** LEGAL UPDATE **
In a case that was closely watched by patent holders and their lawyers, the U.S. Supreme Court held that patent holders may be entitled to recover lost foreign profits from certain types of infringement. Learn more about the background and implications of WesternGeco LLC v. ION Geophysical Corp. (2018).
WesternGeco is an American company that performs various surveys of the ocean floor for oil and gas companies. It does so using so-called "lateral-steering technology" to produce high-quality data. Its technology is protected by four patents, which it does not license to other companies but rather uses itself.
Sometime in 2007, ION Geophysical Corporation started selling a competing system for ocean surveying. The components were manufactured within the United States and then sold to companies abroad, which would then compete directly with WesternGeco.
After learning of the nature of the components that were sold, WesternGeco sued for patent infringement, citing Sections 271(f)(1)-(2) of the Patent Act, the primary legislation controlling patents in the United States. WesternGeco won the trial and the jury found that ION had infringed on WesternGeco's duly-owned patents. During the trial, WesternGeco also established that it lost many surveying contracts due to ION's infringement. Consequently, the jury awarded nearly $100 million in lost profits.
ION filed a motion to the trial judge arguing that this damage amount should be set aside as a matter of law. The motion asserted that Section 271(f) of the Patent Act applies only within the United States, and not to damages that occurred outside of the United States. The trial court denied ION's motion. However, the U.S. Court of Appeals for the Federal Circuit―which oversees most patent-related appeals―reversed the trial court and denied the award of lost profits. The Federal Circuit agreed with ION that the Patent Act does not permit patent owners to recover damages associated with lost foreign sales.

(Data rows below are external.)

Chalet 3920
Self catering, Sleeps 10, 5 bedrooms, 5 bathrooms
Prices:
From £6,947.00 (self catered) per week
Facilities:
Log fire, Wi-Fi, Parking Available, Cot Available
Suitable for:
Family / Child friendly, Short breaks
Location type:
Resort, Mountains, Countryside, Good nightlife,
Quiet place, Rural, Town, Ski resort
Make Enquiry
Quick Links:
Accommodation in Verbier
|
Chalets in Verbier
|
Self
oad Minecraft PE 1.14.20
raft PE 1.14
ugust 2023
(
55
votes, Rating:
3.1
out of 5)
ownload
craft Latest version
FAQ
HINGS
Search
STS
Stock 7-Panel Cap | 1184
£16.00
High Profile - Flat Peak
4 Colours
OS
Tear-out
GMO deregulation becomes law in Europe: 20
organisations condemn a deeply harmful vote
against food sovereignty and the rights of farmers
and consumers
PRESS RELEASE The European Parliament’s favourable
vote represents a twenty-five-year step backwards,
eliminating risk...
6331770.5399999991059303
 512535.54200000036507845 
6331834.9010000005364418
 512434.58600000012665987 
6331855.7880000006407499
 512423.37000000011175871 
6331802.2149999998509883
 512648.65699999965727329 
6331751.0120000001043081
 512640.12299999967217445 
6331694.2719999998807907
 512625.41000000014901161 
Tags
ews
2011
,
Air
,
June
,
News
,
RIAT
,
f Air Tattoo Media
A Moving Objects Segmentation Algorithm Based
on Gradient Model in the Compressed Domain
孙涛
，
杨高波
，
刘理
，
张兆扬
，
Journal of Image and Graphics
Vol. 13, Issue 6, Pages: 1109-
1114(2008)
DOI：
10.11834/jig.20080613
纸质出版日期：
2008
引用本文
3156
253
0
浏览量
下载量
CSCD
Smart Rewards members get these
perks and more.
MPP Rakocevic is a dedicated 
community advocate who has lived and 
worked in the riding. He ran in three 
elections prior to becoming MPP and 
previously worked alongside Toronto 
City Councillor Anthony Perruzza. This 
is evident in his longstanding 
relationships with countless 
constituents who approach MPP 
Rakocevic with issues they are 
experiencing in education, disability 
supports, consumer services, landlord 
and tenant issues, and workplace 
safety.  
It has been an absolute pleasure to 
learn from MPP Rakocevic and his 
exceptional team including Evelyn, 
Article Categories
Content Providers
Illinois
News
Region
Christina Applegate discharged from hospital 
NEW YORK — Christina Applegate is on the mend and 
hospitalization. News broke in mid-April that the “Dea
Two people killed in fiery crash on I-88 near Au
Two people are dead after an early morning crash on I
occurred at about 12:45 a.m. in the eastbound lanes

The U.S. Supreme Court agreed to hear the case to resolve the issue of whether awarding damages for lost foreign profits to a patent owner who proves patent infringement under 35 U.S.C. § 271(f)(2) is compatible with the broad legal presumption that federal statutes apply only within the territorial jurisdiction of the United States.

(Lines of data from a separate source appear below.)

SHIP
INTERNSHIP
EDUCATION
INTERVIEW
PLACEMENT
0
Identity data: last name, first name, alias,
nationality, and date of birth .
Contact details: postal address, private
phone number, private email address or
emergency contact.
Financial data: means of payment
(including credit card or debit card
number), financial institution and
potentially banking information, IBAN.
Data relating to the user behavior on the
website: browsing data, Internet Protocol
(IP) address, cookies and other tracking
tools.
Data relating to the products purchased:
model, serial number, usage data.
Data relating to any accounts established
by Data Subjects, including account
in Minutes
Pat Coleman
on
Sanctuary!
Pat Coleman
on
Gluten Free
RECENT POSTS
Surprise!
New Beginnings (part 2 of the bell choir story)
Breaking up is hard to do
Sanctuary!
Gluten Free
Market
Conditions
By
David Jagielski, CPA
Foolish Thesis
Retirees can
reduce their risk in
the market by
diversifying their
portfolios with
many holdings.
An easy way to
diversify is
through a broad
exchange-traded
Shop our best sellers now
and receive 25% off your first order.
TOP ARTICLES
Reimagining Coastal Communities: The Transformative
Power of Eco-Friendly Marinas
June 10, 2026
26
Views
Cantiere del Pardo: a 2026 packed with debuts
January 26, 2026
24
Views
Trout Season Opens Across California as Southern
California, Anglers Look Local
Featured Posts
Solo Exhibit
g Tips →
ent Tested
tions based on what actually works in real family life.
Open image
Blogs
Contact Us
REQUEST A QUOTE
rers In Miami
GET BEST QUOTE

In a 7-2 decision released on June 22, 2018 authored by Justice Clarence Thomas, the U.S. Supreme Court reversed and remanded the decision of the U.S. Court of Appeals for the Federal Circuit. In doing so, the Court found that patent owners could indeed seek lost profit damages for sales of infringed products abroad.
The Court's decision interpreted 35 U.S.C. § 271(f)(2), which permits liability for patent infringement when an infringer ships components of a patented invention outside of the United States and that invention is then assembled or used in a manner that would constitute patent infringement within the United States: "Whoever without authority supplies... from the United States any component of a patented invention that is especially made or especially adapted for use in the invention... intending that such component will be combined outside of the United States in a manner that would infringe the patent if such combination occurred within the United States, shall be liable as an infringer."
Another provision of the Patent Act, 35 U.S.C. § 284, permits patent owners who successfully prove infringement, including under § 271, to obtain money damages. However, both sections are silent on the question of whether lost profits outside of the United States are appropriate damages for a successful plaintiff.
Meanwhile, the Supreme Court noted, "Courts presume that federal statutes 'apply only within the territorial jurisdiction of the United States.'" This principle, known as the presumption against extraterritoriality, "has deep roots" in American law.
Resolving that doctrinal conflict, the Supreme Court held that awarding damages for foreign lost profits is permissible under the Patent Act, and does not conflict with any presumptions against extraterritorial applications of federal law.
WesternGeco creates a new avenue for patent holders to collect lost profits from foreign sales resulting from infringement. While this decision is somewhat unlikely to have major implications for smaller amateur inventors, whose inventions are not infringed at a large scale internationally, the case could be significant for larger entities who must worry about global infringement.